Input:
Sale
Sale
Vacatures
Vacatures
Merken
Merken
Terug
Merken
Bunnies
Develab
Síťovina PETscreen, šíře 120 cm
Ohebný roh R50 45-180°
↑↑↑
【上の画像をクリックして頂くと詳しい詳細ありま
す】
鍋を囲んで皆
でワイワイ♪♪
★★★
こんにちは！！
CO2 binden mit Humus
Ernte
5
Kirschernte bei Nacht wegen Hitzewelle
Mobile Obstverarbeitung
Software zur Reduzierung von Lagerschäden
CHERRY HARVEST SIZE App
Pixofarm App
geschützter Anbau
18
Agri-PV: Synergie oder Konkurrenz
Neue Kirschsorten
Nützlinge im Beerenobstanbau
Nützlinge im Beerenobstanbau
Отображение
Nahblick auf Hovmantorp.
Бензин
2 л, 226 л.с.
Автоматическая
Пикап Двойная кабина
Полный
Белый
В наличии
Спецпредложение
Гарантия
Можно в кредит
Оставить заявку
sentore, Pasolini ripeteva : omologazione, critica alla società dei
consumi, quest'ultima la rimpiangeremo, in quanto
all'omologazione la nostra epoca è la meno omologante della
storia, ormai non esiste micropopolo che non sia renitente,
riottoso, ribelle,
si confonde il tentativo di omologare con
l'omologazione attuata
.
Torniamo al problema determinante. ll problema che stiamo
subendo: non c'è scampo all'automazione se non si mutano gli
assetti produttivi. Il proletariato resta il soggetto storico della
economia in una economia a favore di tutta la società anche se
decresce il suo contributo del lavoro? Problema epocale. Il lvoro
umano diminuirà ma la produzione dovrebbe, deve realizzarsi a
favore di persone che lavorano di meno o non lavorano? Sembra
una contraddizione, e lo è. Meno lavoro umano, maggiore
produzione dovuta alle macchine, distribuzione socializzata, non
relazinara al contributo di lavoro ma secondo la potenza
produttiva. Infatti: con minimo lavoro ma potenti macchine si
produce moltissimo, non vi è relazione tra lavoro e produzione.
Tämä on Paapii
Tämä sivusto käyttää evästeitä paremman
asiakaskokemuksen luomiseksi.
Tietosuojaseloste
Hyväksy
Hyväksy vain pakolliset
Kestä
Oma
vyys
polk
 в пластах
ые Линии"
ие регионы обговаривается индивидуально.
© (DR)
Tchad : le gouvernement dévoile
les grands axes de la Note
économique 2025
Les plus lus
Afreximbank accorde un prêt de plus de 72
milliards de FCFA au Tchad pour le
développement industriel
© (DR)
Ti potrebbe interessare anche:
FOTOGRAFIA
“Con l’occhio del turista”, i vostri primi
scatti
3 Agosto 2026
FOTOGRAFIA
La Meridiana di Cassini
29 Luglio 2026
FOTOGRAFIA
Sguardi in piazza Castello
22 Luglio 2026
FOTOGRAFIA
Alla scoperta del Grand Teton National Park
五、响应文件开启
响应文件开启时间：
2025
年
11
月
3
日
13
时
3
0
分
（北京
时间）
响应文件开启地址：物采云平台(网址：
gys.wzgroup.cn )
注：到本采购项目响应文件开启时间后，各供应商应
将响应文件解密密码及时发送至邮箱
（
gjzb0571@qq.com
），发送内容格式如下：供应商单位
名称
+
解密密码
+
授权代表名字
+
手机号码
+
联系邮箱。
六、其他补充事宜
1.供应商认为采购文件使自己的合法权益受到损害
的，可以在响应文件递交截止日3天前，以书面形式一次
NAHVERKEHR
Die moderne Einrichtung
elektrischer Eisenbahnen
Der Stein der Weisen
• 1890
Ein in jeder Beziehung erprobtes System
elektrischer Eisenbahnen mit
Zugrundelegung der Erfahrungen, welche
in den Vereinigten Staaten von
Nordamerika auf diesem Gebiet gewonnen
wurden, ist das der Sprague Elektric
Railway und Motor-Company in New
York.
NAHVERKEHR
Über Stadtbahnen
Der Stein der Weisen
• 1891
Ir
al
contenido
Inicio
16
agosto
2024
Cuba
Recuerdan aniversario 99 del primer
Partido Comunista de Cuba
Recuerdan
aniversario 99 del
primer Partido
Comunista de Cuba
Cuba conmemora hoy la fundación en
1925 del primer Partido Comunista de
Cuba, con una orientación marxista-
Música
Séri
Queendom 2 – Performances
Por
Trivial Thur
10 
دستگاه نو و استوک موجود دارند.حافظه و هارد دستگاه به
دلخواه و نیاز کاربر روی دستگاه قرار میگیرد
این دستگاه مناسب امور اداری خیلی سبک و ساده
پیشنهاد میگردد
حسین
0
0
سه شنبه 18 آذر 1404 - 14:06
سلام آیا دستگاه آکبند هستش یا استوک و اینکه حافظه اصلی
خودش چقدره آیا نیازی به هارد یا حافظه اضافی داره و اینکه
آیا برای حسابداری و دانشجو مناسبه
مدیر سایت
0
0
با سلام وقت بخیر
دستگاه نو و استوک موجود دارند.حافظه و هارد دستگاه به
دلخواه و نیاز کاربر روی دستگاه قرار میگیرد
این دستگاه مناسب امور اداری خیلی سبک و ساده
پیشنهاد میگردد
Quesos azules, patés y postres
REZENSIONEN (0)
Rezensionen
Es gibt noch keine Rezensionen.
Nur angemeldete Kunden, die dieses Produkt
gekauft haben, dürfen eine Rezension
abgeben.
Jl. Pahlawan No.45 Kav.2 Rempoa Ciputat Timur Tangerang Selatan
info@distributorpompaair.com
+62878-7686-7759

Task brief: With nothing left out, transcribe the records above exactly.

Reply:
Sale
Sale
Vacatures
Vacatures
Merken
Merken
Terug
Merken
Bunnies
Develab
Síťovina PETscreen, šíře 120 cm
Ohebný roh R50 45-180°
↑↑↑
【上の画像をクリックして頂くと詳しい詳細ありま
す】
鍋を囲んで皆
でワイワイ♪♪
★★★
こんにちは！！
CO2 binden mit Humus
Ernte
5
Kirschernte bei Nacht wegen Hitzewelle
Mobile Obstverarbeitung
Software zur Reduzierung von Lagerschäden
CHERRY HARVEST SIZE App
Pixofarm App
geschützter Anbau
18
Agri-PV: Synergie oder Konkurrenz
Neue Kirschsorten
Nützlinge im Beerenobstanbau
Nützlinge im Beerenobstanbau
Отображение
Nahblick auf Hovmantorp.
Бензин
2 л, 226 л.с.
Автоматическая
Пикап Двойная кабина
Полный
Белый
В наличии
Спецпредложение
Гарантия
Можно в кредит
Оставить заявку
sentore, Pasolini ripeteva : omologazione, critica alla società dei
consumi, quest'ultima la rimpiangeremo, in quanto
all'omologazione la nostra epoca è la meno omologante della
storia, ormai non esiste micropopolo che non sia renitente,
riottoso, ribelle,
si confonde il tentativo di omologare con
l'omologazione attuata
.
Torniamo al problema determinante. ll problema che stiamo
subendo: non c'è scampo all'automazione se non si mutano gli
assetti produttivi. Il proletariato resta il soggetto storico della
economia in una economia a favore di tutta la società anche se
decresce il suo contributo del lavoro? Problema epocale. Il lvoro
umano diminuirà ma la produzione dovrebbe, deve realizzarsi a
favore di persone che lavorano di meno o non lavorano? Sembra
una contraddizione, e lo è. Meno lavoro umano, maggiore
produzione dovuta alle macchine, distribuzione socializzata, non
relazinara al contributo di lavoro ma secondo la potenza
produttiva. Infatti: con minimo lavoro ma potenti macchine si
produce moltissimo, non vi è relazione tra lavoro e produzione.
Tämä on Paapii
Tämä sivusto käyttää evästeitä paremman
asiakaskokemuksen luomiseksi.
Tietosuojaseloste
Hyväksy
Hyväksy vain pakolliset
Kestä
Oma
vyys
polk
 в пластах
ые Линии"
ие регионы обговаривается индивидуально.
© (DR)
Tchad : le gouvernement dévoile
les grands axes de la Note
économique 2025
Les plus lus
Afreximbank accorde un prêt de plus de 72
milliards de FCFA au Tchad pour le
développement industriel
© (DR)
Ti potrebbe interessare anche:
FOTOGRAFIA
“Con l’occhio del turista”, i vostri primi
scatti
3 Agosto 2026
FOTOGRAFIA
La Meridiana di Cassini
29 Luglio 2026
FOTOGRAFIA
Sguardi in piazza Castello
22 Luglio 2026
FOTOGRAFIA
Alla scoperta del Grand Teton National Park
五、响应文件开启
响应文件开启时间：
2025
年
11
月
3
日
13
时
3
0
分
（北京
时间）
响应文件开启地址：物采云平台(网址：
gys.wzgroup.cn )
注：到本采购项目响应文件开启时间后，各供应商应
将响应文件解密密码及时发送至邮箱
（
gjzb0571@qq.com
），发送内容格式如下：供应商单位
名称
+
解密密码
+
授权代表名字
+
手机号码
+
联系邮箱。
六、其他补充事宜
1.供应商认为采购文件使自己的合法权益受到损害
的，可以在响应文件递交截止日3天前，以书面形式一次
NAHVERKEHR
Die moderne Einrichtung
elektrischer Eisenbahnen
Der Stein der Weisen
• 1890
Ein in jeder Beziehung erprobtes System
elektrischer Eisenbahnen mit
Zugrundelegung der Erfahrungen, welche
in den Vereinigten Staaten von
Nordamerika auf diesem Gebiet gewonnen
wurden, ist das der Sprague Elektric
Railway und Motor-Company in New
York.
NAHVERKEHR
Über Stadtbahnen
Der Stein der Weisen
• 1891
Ir
al
contenido
Inicio
16
agosto
2024
Cuba
Recuerdan aniversario 99 del primer
Partido Comunista de Cuba
Recuerdan
aniversario 99 del
primer Partido
Comunista de Cuba
Cuba conmemora hoy la fundación en
1925 del primer Partido Comunista de
Cuba, con una orientación marxista-
Música
Séri
Queendom 2 – Performances
Por
Trivial Thur
10 
دستگاه نو و استوک موجود دارند.حافظه و هارد دستگاه به
دلخواه و نیاز کاربر روی دستگاه قرار میگیرد
این دستگاه مناسب امور اداری خیلی سبک و ساده
پیشنهاد میگردد
حسین
0
0
سه شنبه 18 آذر 1404 - 14:06
سلام آیا دستگاه آکبند هستش یا استوک و اینکه حافظه اصلی
خودش چقدره آیا نیازی به هارد یا حافظه اضافی داره و اینکه
آیا برای حسابداری و دانشجو مناسبه
مدیر سایت
0
0
با سلام وقت بخیر
دستگاه نو و استوک موجود دارند.حافظه و هارد دستگاه به
دلخواه و نیاز کاربر روی دستگاه قرار میگیرد
این دستگاه مناسب امور اداری خیلی سبک و ساده
پیشنهاد میگردد
Quesos azules, patés y postres
REZENSIONEN (0)
Rezensionen
Es gibt noch keine Rezensionen.
Nur angemeldete Kunden, die dieses Produkt
gekauft haben, dürfen eine Rezension
abgeben.
Jl. Pahlawan No.45 Kav.2 Rempoa Ciputat Timur Tangerang Selatan
info@distributorpompaair.com
+62878-7686-7759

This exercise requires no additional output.